# Prompt 1
Answer these questions using the citizenship article.
(a) In which country did the couple get married?
(b) Which twin shares genetic material with Andrew?
(c) In which city was the U.S. Consulate where the couple went to provide documents?
# Prompt 2
In the citizenship article, take the part that opens with "The same-sex couple" and closes with "biological relationship with.". Rewrite it with "nightmare" replaced by "ordeal".
# Prompt 3
Pick up the article on the Dvash-Banks twins' citizenship case after its final sentence and continue it.

# Supplied passage
++++++++++

Andrew and Elad Dvash-Banks have twin sons, born four minutes apart. The U.S. State Department has maintained that one is a U.S. citizen and one is not.
The same-sex couple has been fighting the U.S. government in federal court for citizenship rights for their young child. On Thursday, a judge ruled that the child, Ethan, is indeed a U.S. citizen because his parents were married at the time of his birth, and therefore the State Department misapplied the law.
"This two-year nightmare is finally coming to a close," Andrew Dvash-Banks told reporters. "Ethan has been recognized, as it should have always been, as a citizen at birth just like his twin brother."
The U.S. government had maintained that U.S. citizenship could only be passed along to a child that the U.S. citizen had a biological relationship with.
Andrew is a U.S. citizen, and Elad is Israeli. The two met in Israel, fell in love, and got married in Canada. There, they had children through a surrogate. Each father's genetic material had fertilized one egg from a donor. Ethan shared genetic material with Elad, and Aiden with Andrew.
The couple told NPR's Leila Fadel last year that they were shocked at the conversation they had at the U.S. Consulate in Toronto when they went to provide documents for each twin's U.S. citizenship.
"She started off with, 'Obviously the two of you had to use assisted reproduction in order to have your family,' " Andrew told Fadel. " 'Tell me more about that. Tell me about who is genetically related to who.' "

++++++++++

# Extracted entries
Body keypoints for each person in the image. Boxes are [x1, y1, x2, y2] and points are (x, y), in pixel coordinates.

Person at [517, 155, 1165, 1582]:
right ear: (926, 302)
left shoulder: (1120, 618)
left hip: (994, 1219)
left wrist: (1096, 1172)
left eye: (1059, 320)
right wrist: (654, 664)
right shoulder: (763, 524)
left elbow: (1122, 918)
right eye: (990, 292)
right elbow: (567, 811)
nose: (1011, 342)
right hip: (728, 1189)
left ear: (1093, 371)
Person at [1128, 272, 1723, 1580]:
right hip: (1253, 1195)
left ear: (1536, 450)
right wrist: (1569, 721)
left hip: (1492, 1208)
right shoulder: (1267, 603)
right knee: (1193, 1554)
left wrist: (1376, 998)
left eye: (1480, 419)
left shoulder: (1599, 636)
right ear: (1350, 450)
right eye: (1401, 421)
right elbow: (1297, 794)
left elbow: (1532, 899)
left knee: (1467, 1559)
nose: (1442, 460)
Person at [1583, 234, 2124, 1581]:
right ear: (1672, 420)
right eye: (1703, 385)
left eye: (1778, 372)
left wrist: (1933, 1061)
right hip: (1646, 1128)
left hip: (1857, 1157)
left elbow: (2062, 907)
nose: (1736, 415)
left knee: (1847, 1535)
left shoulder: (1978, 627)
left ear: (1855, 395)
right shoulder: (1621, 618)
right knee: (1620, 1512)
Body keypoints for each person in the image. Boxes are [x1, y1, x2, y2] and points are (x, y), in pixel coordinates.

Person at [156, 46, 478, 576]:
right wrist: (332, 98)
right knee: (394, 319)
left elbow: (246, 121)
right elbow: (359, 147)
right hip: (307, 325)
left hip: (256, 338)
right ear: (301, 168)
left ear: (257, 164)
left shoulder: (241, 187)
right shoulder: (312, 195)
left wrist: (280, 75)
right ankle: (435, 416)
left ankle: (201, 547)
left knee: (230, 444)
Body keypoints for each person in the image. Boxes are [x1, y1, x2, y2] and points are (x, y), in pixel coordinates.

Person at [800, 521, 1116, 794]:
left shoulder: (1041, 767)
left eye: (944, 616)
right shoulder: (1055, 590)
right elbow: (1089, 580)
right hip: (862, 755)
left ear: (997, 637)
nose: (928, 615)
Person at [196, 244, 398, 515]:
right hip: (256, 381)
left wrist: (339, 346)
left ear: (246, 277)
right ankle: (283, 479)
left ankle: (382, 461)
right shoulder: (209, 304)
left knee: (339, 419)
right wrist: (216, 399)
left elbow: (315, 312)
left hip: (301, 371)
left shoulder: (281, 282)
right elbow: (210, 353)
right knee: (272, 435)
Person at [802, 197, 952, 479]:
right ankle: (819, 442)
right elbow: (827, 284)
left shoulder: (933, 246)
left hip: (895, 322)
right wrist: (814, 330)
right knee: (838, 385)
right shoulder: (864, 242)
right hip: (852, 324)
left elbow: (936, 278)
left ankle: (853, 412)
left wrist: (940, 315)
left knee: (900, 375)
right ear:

++++++++++

# Task output 1
(a) Canada
(b) Aiden
(c) Toronto

# Task output 2
The same-sex couple has been fighting the U.S. government in federal court for citizenship rights for their young child. On Thursday, a judge ruled that the child, Ethan, is indeed a U.S. citizen because his parents were married at the time of his birth, and therefore the State Department misapplied the law.
"This two-year ordeal is finally coming to a close," Andrew Dvash-Banks told reporters. "Ethan has been recognized, as it should have always been, as a citizen at birth just like his twin brother."
The U.S. government had maintained that U.S. citizenship could only be passed along to a child that the U.S. citizen had a biological relationship with.

# Task output 3
He said the questions were probing and intrusive — he remembers crying at the consulate. "While Andrew and Elad never planned to tell anyone which child had Andrew's DNA and which child had Elad's, the State Department asked for DNA tests," Fadel reported. Eventually, the State Department informed them that Aiden was granted a U.S. passport and Ethan was not.
"It was literally black and white, on paper, your kids are different," he told Fadel. "That was something that any parent would have a hard time seeing, that the government is discriminating against their kids and treating them differently. It's terrible."
The couple later moved to California. "We've been living in a really precarious situation since then, with my son on an expired tourist visa and his twin brother with an American passport," Dvash-Banks said Friday. He described worrying about immigration showing up at their door, and the pain of not being able to visit relatives in Israel.
John F. Walter, the federal judge in California, has now ruled that the Immigration and Nationality Act, the law that determines whether a person is a U.S. citizen by birth, makes Ethan a citizen from birth. He said that the parents were married at the time of his birth, and the law "does not require a person born during their parents' marriage to demonstrate a biological relationship with both of their married parents."
A State Department spokesperson told NPR that the department is aware of the ruling and is reviewing it, together with the Department of Justice. Aaron Morris, the executive director of Immigration Equality and a lawyer for the family, called it a "remarkable victory."
But he says this issue could happen to others.
"The State Department's policies still exist," Morris said, and "it is likely that until they either dismantle it, change it or are ordered by a court to stop implementing the policy, that this will happen again to another couple."